Sabah Spor'un ana sayfa tepesinde şu satır var.. "Başkanlar ortak bir noktada buluşup TFF'ye cephe aldı.. Bu birliktelik samimi mi ve bundan sonra ne beklenir?."
Soruyu yazarlar Levent Tüzemen GS), Gürcan Bilgiç (FB), Ali Gültiken (BJK) ve Müdür Murat Özbostan yanıtlamış..
Bu yanıtlardan çıkan sonuç da manşet olmuş..
"Ortak reçete şart!."
Neyin ortak reçetesi Murat Müdürüm?. Neyin ortak reçetesi?.
Ali Koç ve peşine takılmış, kulüplerini küçülten üç başkan Burak Elmas, Ahmet Nur Çebi ve Ahmet Ağaoğlu, Türkiye Futbol Federasyonu'nun aldığı kararlara karşı bir ültimatom hazırlıyorlar ve diyorlar ki..
"Bunları kabul etmezseniz maçlara çıkmayız!."

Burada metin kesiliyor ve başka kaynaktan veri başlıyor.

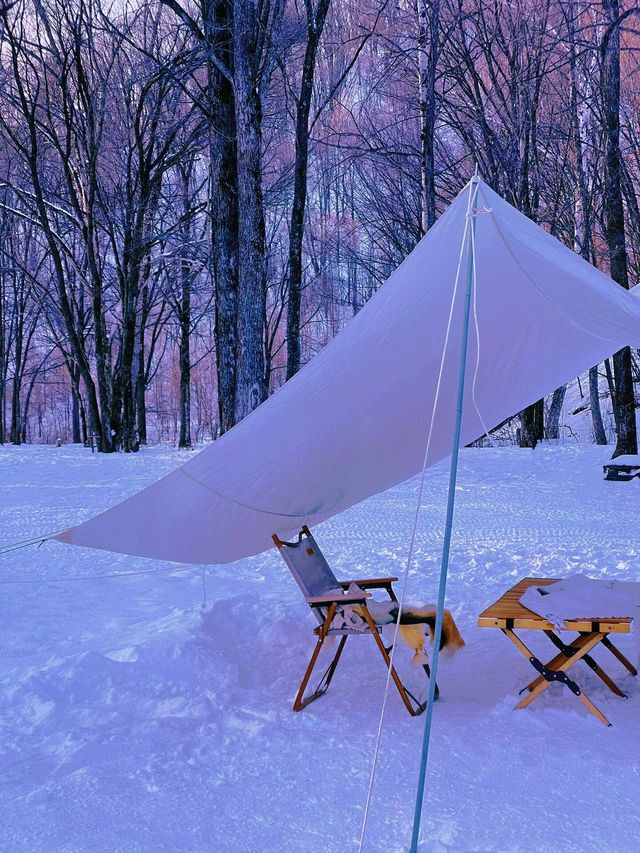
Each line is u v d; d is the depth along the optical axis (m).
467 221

Devletin kararlarına karşı mücadelenin yasal yolları var bu ülkede.. Ama ona başvuran yok. Ne var?.
Tehdit!. Şantaj!.
"Bu kararları bizim isteklerimize göre değiştirmezsen maçlara çıkmayız."
Hangi maçlara?.
16 Ağustos'ta başlayacak Süper Lig'e..
Yani bir ay içinde Federasyon aldığı kararları çöpe atacak ve Ali Koç ile yanındaki 2.5 adamı dediklerini, derhal ve aynen kabul edecek ki, lig başlayabilsin.
Yani devlet, gücüne ve zorbalığına güvenen Osmanlı mahalle kabadayıları gibi "Heeeyyyt" diye bağıranlara boyun eğecek..

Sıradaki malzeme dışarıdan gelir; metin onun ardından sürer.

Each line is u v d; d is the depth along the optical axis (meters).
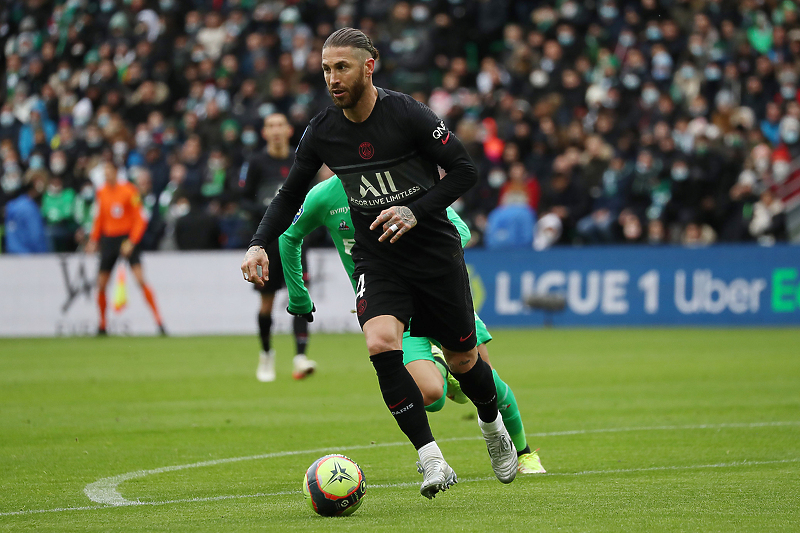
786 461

Yasalara göre karar alan Federasyon anarşiye boyun eğerse Türk futbolunda düzen kalır mı?. Bundan böyle hangi federasyon özgür karar alır?.
Tepede kuklalar oturur. El altından Ali Koç (Ya da o zamanın Fener Başkanı) ve yanındaki figüranları oturur yazar, Federasyon Başkanı'nın eline verirler. O da "Federasyon kararı" diye açıklar ve uygular..
Peki küçük kulüpler ne olur?. Bugüne dek 3.5 büyüklerin oyuncağı idiler zaten.. İyice kukla olurlar..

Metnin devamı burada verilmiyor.